» **REQUIRED WORK**
The expected output is the complete data, reproduced exactly.

========================================================================

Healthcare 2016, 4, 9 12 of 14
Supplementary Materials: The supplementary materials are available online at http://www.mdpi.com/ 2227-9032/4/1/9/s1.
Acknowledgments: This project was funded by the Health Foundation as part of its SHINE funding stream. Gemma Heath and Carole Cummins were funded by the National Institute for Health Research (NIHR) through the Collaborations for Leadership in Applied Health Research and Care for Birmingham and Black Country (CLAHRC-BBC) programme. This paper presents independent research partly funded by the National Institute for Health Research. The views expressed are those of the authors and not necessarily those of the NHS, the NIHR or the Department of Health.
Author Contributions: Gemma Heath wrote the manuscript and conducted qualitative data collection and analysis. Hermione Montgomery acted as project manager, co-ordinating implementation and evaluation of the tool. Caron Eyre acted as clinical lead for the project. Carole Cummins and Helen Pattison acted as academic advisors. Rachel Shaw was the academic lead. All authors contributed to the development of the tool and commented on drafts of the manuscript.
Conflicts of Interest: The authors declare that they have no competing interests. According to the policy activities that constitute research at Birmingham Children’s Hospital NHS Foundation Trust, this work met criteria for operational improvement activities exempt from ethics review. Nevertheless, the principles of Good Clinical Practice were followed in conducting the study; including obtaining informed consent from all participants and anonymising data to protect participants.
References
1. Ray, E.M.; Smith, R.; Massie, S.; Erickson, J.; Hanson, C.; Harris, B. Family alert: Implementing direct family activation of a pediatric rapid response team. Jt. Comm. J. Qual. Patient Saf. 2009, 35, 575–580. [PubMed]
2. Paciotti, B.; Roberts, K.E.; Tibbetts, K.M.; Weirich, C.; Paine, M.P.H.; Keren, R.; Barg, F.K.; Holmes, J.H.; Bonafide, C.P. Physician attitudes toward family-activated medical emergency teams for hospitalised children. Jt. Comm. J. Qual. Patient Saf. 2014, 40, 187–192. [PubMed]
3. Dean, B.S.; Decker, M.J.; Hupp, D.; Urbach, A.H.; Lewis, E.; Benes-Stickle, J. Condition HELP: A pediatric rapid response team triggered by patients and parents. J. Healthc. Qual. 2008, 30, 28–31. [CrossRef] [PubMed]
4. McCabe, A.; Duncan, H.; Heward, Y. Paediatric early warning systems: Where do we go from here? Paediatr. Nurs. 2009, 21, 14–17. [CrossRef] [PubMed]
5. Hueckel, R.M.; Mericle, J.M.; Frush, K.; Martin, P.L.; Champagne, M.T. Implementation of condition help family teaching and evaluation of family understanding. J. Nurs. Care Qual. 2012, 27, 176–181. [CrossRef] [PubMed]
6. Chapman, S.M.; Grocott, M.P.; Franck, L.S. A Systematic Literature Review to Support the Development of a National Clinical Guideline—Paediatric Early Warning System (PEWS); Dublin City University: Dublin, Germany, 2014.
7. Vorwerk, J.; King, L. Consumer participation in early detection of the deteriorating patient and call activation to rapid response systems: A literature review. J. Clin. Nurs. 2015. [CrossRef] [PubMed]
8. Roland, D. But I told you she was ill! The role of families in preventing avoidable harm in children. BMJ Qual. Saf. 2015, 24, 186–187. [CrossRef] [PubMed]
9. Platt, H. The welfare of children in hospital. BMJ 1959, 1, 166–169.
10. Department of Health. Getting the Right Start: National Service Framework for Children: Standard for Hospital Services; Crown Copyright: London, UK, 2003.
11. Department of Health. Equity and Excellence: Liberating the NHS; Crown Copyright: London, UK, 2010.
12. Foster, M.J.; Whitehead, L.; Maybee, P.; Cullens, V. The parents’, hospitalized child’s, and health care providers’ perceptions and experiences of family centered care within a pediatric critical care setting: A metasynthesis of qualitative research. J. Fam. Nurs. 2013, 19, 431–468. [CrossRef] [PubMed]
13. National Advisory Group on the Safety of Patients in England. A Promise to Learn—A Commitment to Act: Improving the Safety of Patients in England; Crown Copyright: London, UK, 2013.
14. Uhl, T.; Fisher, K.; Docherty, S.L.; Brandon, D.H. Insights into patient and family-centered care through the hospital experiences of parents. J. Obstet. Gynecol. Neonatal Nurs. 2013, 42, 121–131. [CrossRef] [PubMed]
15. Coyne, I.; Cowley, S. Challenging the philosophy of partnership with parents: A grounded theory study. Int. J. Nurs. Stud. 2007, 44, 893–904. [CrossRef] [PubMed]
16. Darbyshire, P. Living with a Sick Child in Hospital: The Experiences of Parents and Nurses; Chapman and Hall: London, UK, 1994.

========================================================================

» **REPLY TO THE EXERCISE**
Healthcare 2016, 4, 9 12 of 14
Supplementary Materials: The supplementary materials are available online at http://www.mdpi.com/ 2227-9032/4/1/9/s1.
Acknowledgments: This project was funded by the Health Foundation as part of its SHINE funding stream. Gemma Heath and Carole Cummins were funded by the National Institute for Health Research (NIHR) through the Collaborations for Leadership in Applied Health Research and Care for Birmingham and Black Country (CLAHRC-BBC) programme. This paper presents independent research partly funded by the National Institute for Health Research. The views expressed are those of the authors and not necessarily those of the NHS, the NIHR or the Department of Health.
Author Contributions: Gemma Heath wrote the manuscript and conducted qualitative data collection and analysis. Hermione Montgomery acted as project manager, co-ordinating implementation and evaluation of the tool. Caron Eyre acted as clinical lead for the project. Carole Cummins and Helen Pattison acted as academic advisors. Rachel Shaw was the academic lead. All authors contributed to the development of the tool and commented on drafts of the manuscript.
Conflicts of Interest: The authors declare that they have no competing interests. According to the policy activities that constitute research at Birmingham Children’s Hospital NHS Foundation Trust, this work met criteria for operational improvement activities exempt from ethics review. Nevertheless, the principles of Good Clinical Practice were followed in conducting the study; including obtaining informed consent from all participants and anonymising data to protect participants.
References
1. Ray, E.M.; Smith, R.; Massie, S.; Erickson, J.; Hanson, C.; Harris, B. Family alert: Implementing direct family activation of a pediatric rapid response team. Jt. Comm. J. Qual. Patient Saf. 2009, 35, 575–580. [PubMed]
2. Paciotti, B.; Roberts, K.E.; Tibbetts, K.M.; Weirich, C.; Paine, M.P.H.; Keren, R.; Barg, F.K.; Holmes, J.H.; Bonafide, C.P. Physician attitudes toward family-activated medical emergency teams for hospitalised children. Jt. Comm. J. Qual. Patient Saf. 2014, 40, 187–192. [PubMed]
3. Dean, B.S.; Decker, M.J.; Hupp, D.; Urbach, A.H.; Lewis, E.; Benes-Stickle, J. Condition HELP: A pediatric rapid response team triggered by patients and parents. J. Healthc. Qual. 2008, 30, 28–31. [CrossRef] [PubMed]
4. McCabe, A.; Duncan, H.; Heward, Y. Paediatric early warning systems: Where do we go from here? Paediatr. Nurs. 2009, 21, 14–17. [CrossRef] [PubMed]
5. Hueckel, R.M.; Mericle, J.M.; Frush, K.; Martin, P.L.; Champagne, M.T. Implementation of condition help family teaching and evaluation of family understanding. J. Nurs. Care Qual. 2012, 27, 176–181. [CrossRef] [PubMed]
6. Chapman, S.M.; Grocott, M.P.; Franck, L.S. A Systematic Literature Review to Support the Development of a National Clinical Guideline—Paediatric Early Warning System (PEWS); Dublin City University: Dublin, Germany, 2014.
7. Vorwerk, J.; King, L. Consumer participation in early detection of the deteriorating patient and call activation to rapid response systems: A literature review. J. Clin. Nurs. 2015. [CrossRef] [PubMed]
8. Roland, D. But I told you she was ill! The role of families in preventing avoidable harm in children. BMJ Qual. Saf. 2015, 24, 186–187. [CrossRef] [PubMed]
9. Platt, H. The welfare of children in hospital. BMJ 1959, 1, 166–169.
10. Department of Health. Getting the Right Start: National Service Framework for Children: Standard for Hospital Services; Crown Copyright: London, UK, 2003.
11. Department of Health. Equity and Excellence: Liberating the NHS; Crown Copyright: London, UK, 2010.
12. Foster, M.J.; Whitehead, L.; Maybee, P.; Cullens, V. The parents’, hospitalized child’s, and health care providers’ perceptions and experiences of family centered care within a pediatric critical care setting: A metasynthesis of qualitative research. J. Fam. Nurs. 2013, 19, 431–468. [CrossRef] [PubMed]
13. National Advisory Group on the Safety of Patients in England. A Promise to Learn—A Commitment to Act: Improving the Safety of Patients in England; Crown Copyright: London, UK, 2013.
14. Uhl, T.; Fisher, K.; Docherty, S.L.; Brandon, D.H. Insights into patient and family-centered care through the hospital experiences of parents. J. Obstet. Gynecol. Neonatal Nurs. 2013, 42, 121–131. [CrossRef] [PubMed]
15. Coyne, I.; Cowley, S. Challenging the philosophy of partnership with parents: A grounded theory study. Int. J. Nurs. Stud. 2007, 44, 893–904. [CrossRef] [PubMed]
16. Darbyshire, P. Living with a Sick Child in Hospital: The Experiences of Parents and Nurses; Chapman and Hall: London, UK, 1994.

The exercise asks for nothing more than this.